Он грубо взял Лиду под локоть и поволок к выходу. Та, обессиленная, не сопротивлялась, лишь обернулась на последний миг, и ее взгляд, полный бесконечной тоски и прощания, упал на плачущего Сережу.
Дверь захлопнулась. В избе повисла оглушительная тишина, нарушаемая только всхлипываниями мальчика. Анна опустилась на лавку, не в силах держаться на ногах. Мир рухнул. Единственная дочь… в тюрьме. За что? За горсть муки, чтобы испечь ребенку лепешку?
Она не сразу заметила тяжелый, изучающий взгляд Марии Семеновны.
– Ну что, Аннушка, – медленно, с наслаждением проговорила та. – Дочку-воровку по этапу гонят. А внучек-то чей остался? Сиротой при живом-то отце.
Анна подняла на нее глаза, полные слез.
– Как чей? Мой! Я его и воспитывать буду. Пока Ваня не вернется.
Мария Семеновна фыркнула и сделала шаг вперед. Её тень накрыла Анну и Сережу.
– Ты? Воспитывать? Чтоб он таким же отребьем вырос, как твоя дочь? Нет уж, бабушка. Иван мой сын, и кровь его – моя кровь. Ребенок пойдет ко мне. Я порядок знаю. А ты… – она презрительно осмотрела закопченную, бедную избу, – ты ему только дурное на ум наставишь. Подавишься своей жалостью.
– Что? – Анна не поверила своим ушам. Она встала, по-прежнему прижимая к груди Сережу. – Это мой внук! Я его не отдам! Ты с ума сошла!
– А ты попробуй не отдать, – тихо, но страшно произнесла Мария Семеновна. – Я милиции одно слово скажу – что ты сообщница была своей воровской дочки. И тебя туда же, в черный ворон. Кто тогда за внука заступится? А? Кто?
Анна Петровна замерла. Ледяной ужас сковал ее всего. Она смотрела на жестокое, торжествующее лицо сватьи и понимала – это не шутка. Эта женщина способна на все. Она отнимет все, что у нее осталось.
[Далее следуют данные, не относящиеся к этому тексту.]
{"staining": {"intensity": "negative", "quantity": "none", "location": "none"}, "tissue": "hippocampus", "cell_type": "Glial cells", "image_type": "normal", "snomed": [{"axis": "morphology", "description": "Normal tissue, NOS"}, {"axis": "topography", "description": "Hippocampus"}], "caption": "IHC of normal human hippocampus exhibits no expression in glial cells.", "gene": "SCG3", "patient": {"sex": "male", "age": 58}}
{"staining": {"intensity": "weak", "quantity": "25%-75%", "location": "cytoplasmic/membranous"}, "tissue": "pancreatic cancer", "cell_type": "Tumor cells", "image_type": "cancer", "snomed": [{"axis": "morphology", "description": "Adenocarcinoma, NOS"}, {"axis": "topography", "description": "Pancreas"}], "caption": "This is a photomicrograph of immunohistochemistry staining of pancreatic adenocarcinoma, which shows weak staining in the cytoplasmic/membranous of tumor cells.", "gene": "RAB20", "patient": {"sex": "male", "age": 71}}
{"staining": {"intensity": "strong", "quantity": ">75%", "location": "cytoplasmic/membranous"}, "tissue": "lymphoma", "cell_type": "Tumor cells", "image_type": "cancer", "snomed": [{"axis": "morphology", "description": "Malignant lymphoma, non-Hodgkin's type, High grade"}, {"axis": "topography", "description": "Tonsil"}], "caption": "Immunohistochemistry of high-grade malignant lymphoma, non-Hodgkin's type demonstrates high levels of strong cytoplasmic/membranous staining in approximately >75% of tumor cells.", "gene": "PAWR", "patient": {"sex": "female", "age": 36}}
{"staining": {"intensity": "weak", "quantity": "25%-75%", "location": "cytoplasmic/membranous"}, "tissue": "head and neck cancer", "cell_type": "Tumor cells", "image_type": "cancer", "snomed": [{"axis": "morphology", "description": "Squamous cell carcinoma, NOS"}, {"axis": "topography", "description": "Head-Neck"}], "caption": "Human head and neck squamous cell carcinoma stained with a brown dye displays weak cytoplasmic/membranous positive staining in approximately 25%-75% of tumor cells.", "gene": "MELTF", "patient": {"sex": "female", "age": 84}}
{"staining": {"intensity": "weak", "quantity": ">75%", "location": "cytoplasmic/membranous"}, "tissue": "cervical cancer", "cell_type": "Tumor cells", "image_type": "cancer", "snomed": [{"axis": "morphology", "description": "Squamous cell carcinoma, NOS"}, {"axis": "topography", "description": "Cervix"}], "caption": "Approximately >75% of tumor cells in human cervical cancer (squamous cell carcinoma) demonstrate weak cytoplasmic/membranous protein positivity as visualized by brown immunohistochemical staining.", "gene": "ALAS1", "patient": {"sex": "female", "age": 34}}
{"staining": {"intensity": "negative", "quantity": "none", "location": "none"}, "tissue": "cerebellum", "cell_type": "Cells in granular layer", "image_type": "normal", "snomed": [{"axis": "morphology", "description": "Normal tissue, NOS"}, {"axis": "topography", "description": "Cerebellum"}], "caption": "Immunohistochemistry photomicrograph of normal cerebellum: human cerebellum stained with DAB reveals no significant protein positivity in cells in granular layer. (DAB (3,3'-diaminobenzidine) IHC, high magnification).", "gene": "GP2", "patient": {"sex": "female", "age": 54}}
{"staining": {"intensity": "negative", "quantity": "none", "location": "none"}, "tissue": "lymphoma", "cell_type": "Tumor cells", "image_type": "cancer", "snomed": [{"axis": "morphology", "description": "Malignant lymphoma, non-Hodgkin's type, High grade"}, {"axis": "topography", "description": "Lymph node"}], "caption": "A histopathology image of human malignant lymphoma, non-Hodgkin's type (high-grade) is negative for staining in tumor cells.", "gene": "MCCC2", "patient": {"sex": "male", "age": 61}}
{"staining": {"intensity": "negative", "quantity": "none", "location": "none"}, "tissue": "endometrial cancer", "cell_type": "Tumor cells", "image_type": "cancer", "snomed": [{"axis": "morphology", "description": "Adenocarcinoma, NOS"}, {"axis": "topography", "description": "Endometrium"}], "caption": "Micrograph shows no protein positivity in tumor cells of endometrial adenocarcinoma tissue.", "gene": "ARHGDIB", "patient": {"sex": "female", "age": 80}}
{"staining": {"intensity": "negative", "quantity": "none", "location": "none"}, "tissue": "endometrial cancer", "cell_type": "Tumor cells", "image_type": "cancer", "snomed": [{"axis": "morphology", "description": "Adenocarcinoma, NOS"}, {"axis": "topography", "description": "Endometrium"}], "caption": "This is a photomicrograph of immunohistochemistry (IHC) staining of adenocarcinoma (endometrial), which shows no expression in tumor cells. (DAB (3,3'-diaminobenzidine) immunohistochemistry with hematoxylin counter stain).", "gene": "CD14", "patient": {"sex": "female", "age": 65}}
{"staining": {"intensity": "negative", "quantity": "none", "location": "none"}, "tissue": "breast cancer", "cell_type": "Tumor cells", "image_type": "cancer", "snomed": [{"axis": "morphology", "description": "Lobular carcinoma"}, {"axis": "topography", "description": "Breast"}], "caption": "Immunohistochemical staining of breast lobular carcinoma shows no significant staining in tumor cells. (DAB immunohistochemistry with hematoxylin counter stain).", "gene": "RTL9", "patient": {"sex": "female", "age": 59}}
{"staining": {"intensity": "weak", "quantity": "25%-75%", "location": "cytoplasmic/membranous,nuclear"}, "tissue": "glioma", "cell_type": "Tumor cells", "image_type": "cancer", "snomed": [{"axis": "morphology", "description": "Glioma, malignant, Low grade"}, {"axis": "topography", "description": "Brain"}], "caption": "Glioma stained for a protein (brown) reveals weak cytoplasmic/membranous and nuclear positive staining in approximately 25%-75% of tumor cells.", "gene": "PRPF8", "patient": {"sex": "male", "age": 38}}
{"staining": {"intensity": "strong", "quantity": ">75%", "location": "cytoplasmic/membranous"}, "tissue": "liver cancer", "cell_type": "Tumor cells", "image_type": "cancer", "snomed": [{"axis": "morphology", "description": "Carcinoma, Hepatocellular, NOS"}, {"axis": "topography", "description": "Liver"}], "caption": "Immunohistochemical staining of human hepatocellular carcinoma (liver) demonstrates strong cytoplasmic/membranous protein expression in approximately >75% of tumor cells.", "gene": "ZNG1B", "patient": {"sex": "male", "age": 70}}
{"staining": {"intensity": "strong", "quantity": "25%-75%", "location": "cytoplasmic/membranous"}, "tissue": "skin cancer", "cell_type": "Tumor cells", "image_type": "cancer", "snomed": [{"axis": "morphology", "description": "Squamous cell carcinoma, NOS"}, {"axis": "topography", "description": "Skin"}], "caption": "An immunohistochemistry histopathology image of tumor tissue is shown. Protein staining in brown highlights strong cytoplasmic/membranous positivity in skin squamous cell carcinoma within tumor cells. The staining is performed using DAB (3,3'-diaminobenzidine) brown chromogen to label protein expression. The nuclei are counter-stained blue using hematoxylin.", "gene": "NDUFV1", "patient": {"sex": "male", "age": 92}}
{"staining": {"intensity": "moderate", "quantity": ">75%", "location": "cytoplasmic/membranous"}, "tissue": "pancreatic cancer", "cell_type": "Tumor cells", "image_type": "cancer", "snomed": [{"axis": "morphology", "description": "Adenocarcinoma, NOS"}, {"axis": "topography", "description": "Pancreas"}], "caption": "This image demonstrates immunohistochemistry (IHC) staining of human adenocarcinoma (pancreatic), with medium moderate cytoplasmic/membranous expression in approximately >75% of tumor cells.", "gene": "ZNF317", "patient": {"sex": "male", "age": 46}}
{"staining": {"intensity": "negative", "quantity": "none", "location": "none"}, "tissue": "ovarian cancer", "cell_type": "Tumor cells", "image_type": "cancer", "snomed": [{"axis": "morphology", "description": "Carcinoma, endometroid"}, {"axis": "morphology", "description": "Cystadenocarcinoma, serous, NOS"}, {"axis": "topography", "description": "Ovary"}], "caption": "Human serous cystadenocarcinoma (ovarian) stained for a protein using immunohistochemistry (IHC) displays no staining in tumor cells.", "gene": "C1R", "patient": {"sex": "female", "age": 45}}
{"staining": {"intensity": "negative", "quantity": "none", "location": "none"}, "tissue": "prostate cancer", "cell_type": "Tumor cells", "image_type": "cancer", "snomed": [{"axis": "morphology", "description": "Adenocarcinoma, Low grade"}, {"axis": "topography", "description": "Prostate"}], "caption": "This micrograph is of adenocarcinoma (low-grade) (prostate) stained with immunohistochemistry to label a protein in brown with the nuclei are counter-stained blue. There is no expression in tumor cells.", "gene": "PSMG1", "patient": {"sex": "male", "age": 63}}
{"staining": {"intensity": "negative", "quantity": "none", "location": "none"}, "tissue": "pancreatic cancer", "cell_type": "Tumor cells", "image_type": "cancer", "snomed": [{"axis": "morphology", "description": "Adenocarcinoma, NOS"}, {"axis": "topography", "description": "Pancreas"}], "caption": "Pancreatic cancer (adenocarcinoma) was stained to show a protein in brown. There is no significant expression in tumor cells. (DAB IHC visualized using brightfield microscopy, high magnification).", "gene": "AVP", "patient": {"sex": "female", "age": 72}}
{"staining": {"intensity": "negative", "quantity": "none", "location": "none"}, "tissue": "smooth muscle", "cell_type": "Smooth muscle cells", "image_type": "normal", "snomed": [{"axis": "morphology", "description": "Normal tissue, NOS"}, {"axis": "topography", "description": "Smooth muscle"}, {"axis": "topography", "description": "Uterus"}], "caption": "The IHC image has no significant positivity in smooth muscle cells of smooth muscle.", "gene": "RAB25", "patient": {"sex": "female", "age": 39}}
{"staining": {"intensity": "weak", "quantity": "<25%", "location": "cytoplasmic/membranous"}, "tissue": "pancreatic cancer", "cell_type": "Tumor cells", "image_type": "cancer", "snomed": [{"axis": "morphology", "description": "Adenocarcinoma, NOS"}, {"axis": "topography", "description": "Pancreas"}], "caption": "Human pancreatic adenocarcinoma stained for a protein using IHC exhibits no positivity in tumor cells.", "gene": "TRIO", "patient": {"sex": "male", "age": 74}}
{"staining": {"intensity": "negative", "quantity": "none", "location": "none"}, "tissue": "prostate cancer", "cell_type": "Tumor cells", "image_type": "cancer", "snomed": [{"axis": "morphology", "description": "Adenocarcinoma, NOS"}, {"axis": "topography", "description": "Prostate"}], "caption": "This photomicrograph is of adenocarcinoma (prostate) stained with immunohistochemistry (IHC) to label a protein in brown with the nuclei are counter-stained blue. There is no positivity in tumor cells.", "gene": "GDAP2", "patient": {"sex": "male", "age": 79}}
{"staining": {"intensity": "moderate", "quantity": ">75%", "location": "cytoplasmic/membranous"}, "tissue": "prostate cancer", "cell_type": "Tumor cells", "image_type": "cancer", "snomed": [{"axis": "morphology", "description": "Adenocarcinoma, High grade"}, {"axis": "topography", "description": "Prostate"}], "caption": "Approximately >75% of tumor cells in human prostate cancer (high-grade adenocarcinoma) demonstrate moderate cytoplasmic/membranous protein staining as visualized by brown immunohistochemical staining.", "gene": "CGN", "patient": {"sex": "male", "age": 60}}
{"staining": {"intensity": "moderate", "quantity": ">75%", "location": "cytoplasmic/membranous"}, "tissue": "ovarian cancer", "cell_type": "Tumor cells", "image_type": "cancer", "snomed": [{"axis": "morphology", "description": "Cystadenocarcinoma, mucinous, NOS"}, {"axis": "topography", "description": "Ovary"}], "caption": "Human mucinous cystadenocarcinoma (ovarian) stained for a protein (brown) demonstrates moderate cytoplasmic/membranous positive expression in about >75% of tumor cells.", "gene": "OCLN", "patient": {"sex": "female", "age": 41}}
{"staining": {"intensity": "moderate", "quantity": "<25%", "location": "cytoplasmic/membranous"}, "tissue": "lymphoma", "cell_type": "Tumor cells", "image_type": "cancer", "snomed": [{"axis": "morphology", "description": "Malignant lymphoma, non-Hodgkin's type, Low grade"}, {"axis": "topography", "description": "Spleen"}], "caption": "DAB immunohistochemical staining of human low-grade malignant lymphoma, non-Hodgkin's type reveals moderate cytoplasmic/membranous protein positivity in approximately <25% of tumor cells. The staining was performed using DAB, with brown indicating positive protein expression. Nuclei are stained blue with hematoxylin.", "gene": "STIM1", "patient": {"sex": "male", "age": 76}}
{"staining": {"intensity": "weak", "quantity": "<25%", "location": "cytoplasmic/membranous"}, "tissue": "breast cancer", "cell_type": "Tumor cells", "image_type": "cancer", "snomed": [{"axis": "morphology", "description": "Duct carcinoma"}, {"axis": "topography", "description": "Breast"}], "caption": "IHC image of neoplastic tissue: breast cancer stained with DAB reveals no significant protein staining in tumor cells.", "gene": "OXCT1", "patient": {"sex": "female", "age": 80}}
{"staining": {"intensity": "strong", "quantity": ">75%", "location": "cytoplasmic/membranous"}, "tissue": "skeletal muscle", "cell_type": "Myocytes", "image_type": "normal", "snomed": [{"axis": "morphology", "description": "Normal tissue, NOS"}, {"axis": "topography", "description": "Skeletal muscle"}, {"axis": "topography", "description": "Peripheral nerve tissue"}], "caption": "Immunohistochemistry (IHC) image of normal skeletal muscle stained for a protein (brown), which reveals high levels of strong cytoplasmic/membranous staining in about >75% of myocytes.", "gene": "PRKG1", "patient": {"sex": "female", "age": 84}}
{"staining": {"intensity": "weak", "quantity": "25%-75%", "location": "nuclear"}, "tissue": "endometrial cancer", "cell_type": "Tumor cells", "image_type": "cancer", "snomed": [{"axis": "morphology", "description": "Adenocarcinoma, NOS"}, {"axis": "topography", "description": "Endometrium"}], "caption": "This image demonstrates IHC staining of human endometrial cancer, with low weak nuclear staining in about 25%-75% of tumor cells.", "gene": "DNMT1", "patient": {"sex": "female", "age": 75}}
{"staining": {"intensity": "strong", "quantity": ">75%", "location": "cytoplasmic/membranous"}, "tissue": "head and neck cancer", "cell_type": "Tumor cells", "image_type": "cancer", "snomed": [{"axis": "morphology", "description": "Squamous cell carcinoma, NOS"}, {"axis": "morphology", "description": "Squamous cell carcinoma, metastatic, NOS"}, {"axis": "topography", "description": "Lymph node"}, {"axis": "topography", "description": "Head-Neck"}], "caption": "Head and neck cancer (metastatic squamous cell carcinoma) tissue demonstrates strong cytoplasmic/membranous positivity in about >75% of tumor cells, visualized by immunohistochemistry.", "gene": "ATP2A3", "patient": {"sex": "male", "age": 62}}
Впервые за долгие годы суровой, но полной любви жизни Анна Петровна почувствовала себя в абсолютной, беспросветной ловушке.
***
Дверь захлопнулась за Марией Семеновной, и в избе воцарилась звенящая, давящая тишина. Анна Петровна еще несколько минут стояла, прижимая к себе дрожащего Сережу, не в силах пошевелиться. Угроза сватьи висела в воздухе тяжелым, ядовитым смогом. Она знала, что Мария не бросает слов на ветер. Такая же, как и ее брат, местный участковый, – жесткая, беспощадная, уверенная в своей безнаказанности.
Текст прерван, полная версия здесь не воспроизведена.